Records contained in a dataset

· · · ·

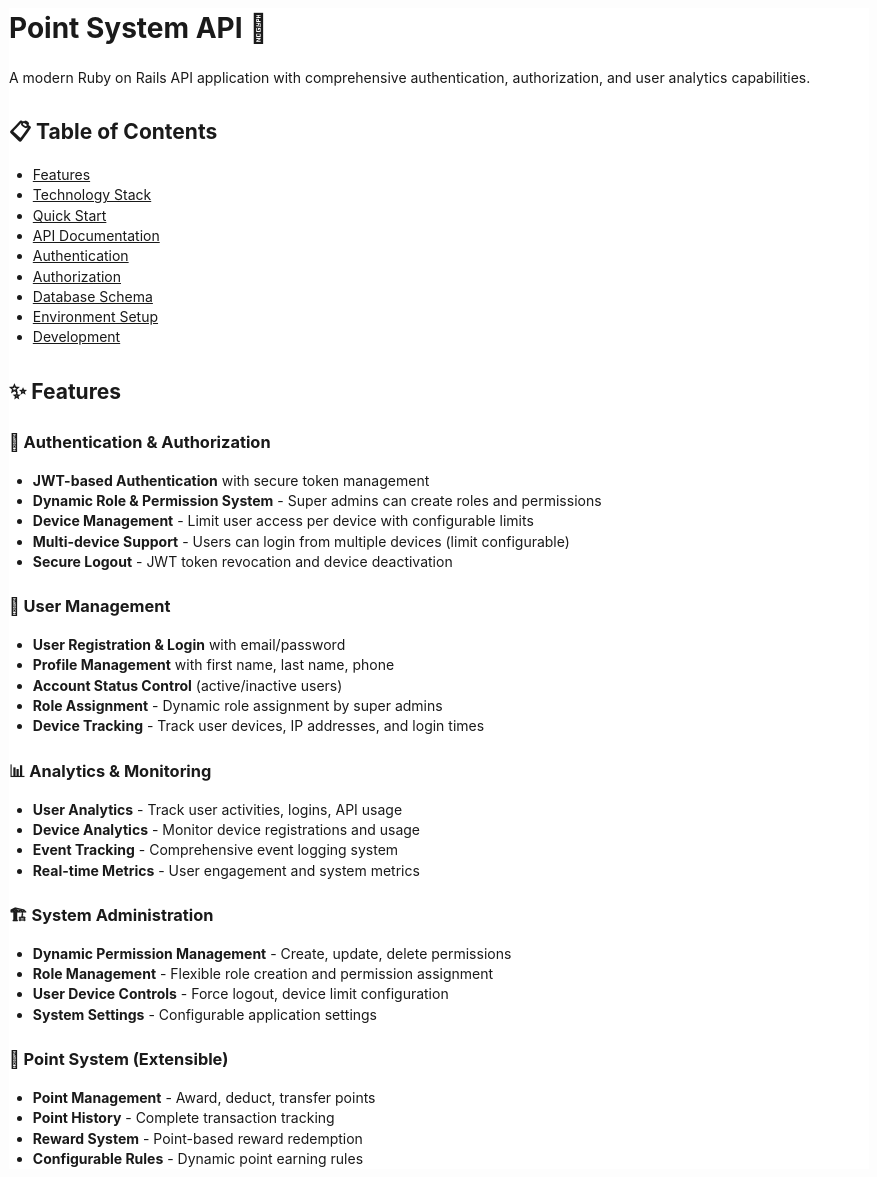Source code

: # Point System API 🚀

A modern Ruby on Rails API application with comprehensive authentication, authorization, and user analytics capabilities.

## 📋 Table of Contents

- [Features](#-features)
- [Technology Stack](#-technology-stack)
- [Quick Start](#-quick-start)
- [API Documentation](#-api-documentation)
- [Authentication](#-authentication)
- [Authorization](#-authorization)
- [Database Schema](#-database-schema)
- [Environment Setup](#-environment-setup)
- [Development](#-development)

## ✨ Features

### 🔐 Authentication & Authorization
- **JWT-based Authentication** with secure token management
- **Dynamic Role & Permission System** - Super admins can create roles and permissions
- **Device Management** - Limit user access per device with configurable limits
- **Multi-device Support** - Users can login from multiple devices (limit configurable)
- **Secure Logout** - JWT token revocation and device deactivation

### 👥 User Management
- **User Registration & Login** with email/password
- **Profile Management** with first name, last name, phone
- **Account Status Control** (active/inactive users)
- **Role Assignment** - Dynamic role assignment by super admins
- **Device Tracking** - Track user devices, IP addresses, and login times

### 📊 Analytics & Monitoring
- **User Analytics** - Track user activities, logins, API usage
- **Device Analytics** - Monitor device registrations and usage
- **Event Tracking** - Comprehensive event logging system
- **Real-time Metrics** - User engagement and system metrics

### 🏗️ System Administration
- **Dynamic Permission Management** - Create, update, delete permissions
- **Role Management** - Flexible role creation and permission assignment
- **User Device Controls** - Force logout, device limit configuration
- **System Settings** - Configurable application settings

### 🔄 Point System (Extensible)
- **Point Management** - Award, deduct, transfer points
- **Point History** - Complete transaction tracking
- **Reward System** - Point-based reward redemption
- **Configurable Rules** - Dynamic point earning rules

· · · ·

Task directions: If a record contains a picture, drop the picture and repeat the rest exactly.

Written solution:
Source code

: # Point System API 🚀

A modern Ruby on Rails API application with comprehensive authentication, authorization, and user analytics capabilities.

## 📋 Table of Contents

- [Features](#-features)
- [Technology Stack](#-technology-stack)
- [Quick Start](#-quick-start)
- [API Documentation](#-api-documentation)
- [Authentication](#-authentication)
- [Authorization](#-authorization)
- [Database Schema](#-database-schema)
- [Environment Setup](#-environment-setup)
- [Development](#-development)

## ✨ Features

### 🔐 Authentication & Authorization
- **JWT-based Authentication** with secure token management
- **Dynamic Role & Permission System** - Super admins can create roles and permissions
- **Device Management** - Limit user access per device with configurable limits
- **Multi-device Support** - Users can login from multiple devices (limit configurable)
- **Secure Logout** - JWT token revocation and device deactivation

### 👥 User Management
- **User Registration & Login** with email/password
- **Profile Management** with first name, last name, phone
- **Account Status Control** (active/inactive users)
- **Role Assignment** - Dynamic role assignment by super admins
- **Device Tracking** - Track user devices, IP addresses, and login times

### 📊 Analytics & Monitoring
- **User Analytics** - Track user activities, logins, API usage
- **Device Analytics** - Monitor device registrations and usage
- **Event Tracking** - Comprehensive event logging system
- **Real-time Metrics** - User engagement and system metrics

### 🏗️ System Administration
- **Dynamic Permission Management** - Create, update, delete permissions
- **Role Management** - Flexible role creation and permission assignment
- **User Device Controls** - Force logout, device limit configuration
- **System Settings** - Configurable application settings

### 🔄 Point System (Extensible)
- **Point Management** - Award, deduct, transfer points
- **Point History** - Complete transaction tracking
- **Reward System** - Point-based reward redemption
- **Configurable Rules** - Dynamic point earning rules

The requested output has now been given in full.